The best news of the week and of many weeks is that Bill Moyers has returned to PBS. I have felt this void in television news coverage ever since he left Now with Bill Moyers. Now, he is back, perhaps sensing that the world of television journalism needs him significantly. Tonight, his show explained the exact reason why the world needs Bill Moyers. By in large, television journalism, particularly the cable news shows, are reduced to pundits yelling at each other with scripted sound-byte phrases; or, the appropriate adminstration officials or politicians make statements from their own highly politicized points of view. This is what substitutes for actual investigative journalism these days. At least, that is what it is at the top levels. It is what sells and buys advertising space. It is catchy and shocking, but it doesn’t inform anyone about what is really going on the world. I have been so disgusted with all of this that I haven’t been able to watch television news channels at all. No thank you. It is NPR on the drive to and from work, and that is about it (Although, Bill also pointed out that there was some great investigative journalism done by Knight Ridder journalists and other less-marquee journalism outlets). Thank you Bill, for coming back. America needs you. America needs you to take it to those obnoxious youthful pundits. Eat it Peter Beinart! Bill Moyers just made you look like an obnoxious, whining teenager.

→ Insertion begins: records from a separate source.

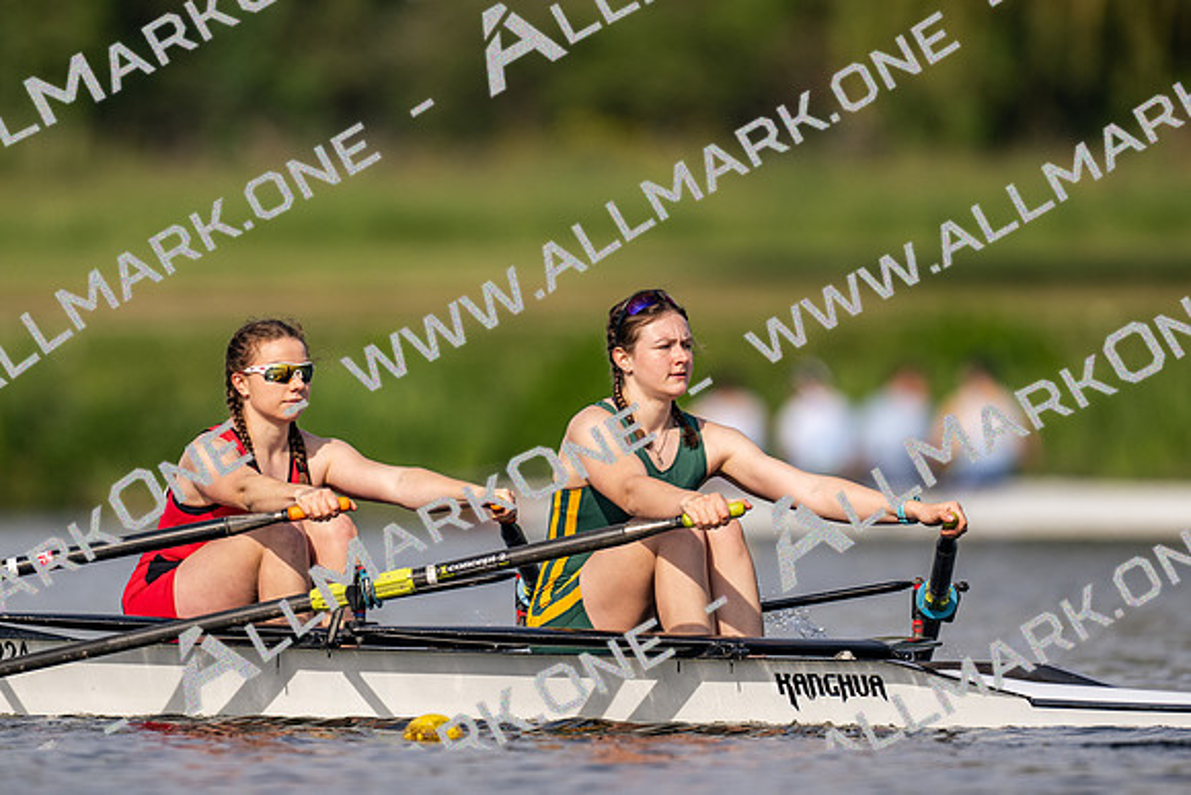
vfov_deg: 1.5
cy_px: 398
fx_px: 29796
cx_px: 596
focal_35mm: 900
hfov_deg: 2.3
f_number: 4
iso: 250
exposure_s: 1/2500
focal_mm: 600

I think this is why I love research so much. It is such an undervalued skill these days. People think that the use of language can actually mask for substance. I see that in the courtroom every day. People just want to be heard and have their argument heard, who cares whether it is right or wrong in an objective sense, or supported by the weight of evidence. I just want to be one of those people who is obsessed with understanding and attempting to get to the truth of things, rather than trying to figure out catchy ways to persuade others to come to my point of view. For a long time, I wanted to be right, now, I think I just want to understand.
Bill made me think about some things that I have avoided thinking about too deeply about what is going on in Iraq. Frankly, I didn’t support the war. I thought we were going to war for completely artificial reasons. But since we have taken away any sense of stability for most people living in that country, I have been devastated over what our obligation is now. It seems wrong to me to just pull out and leave a country in chaos, a chaos that our presidential adminstration wilfully created. Yet, I feel horribly for the members of our armed forces that are continuning to toil there, risking their lives for something that didn’t make sense, but doing their best to try to bring some sense of security to the lives of the Iraqi people. What do we do? We created this terrible problem. Now, what I think we need is a leader with more humility and less pride. We need someone who can step up to the plate and tell the world that the USA is sorry for what we did. It wasn’t right. And now that we are there, we need to know what the Iraqi people think that we should do to make it right. Then, we should do it. It is what we owe those people. It is what we owe the world. We need to get serious about regaining some international credibility. Is that a sign of weakness? Well, I guess that all depends on your definition of strength. I think that it takes a much stronger person to admit that they were wrong then the ease of maintaining the status quo and continuing to make excuses.
Once again Bill, thank you for forcing me to think again.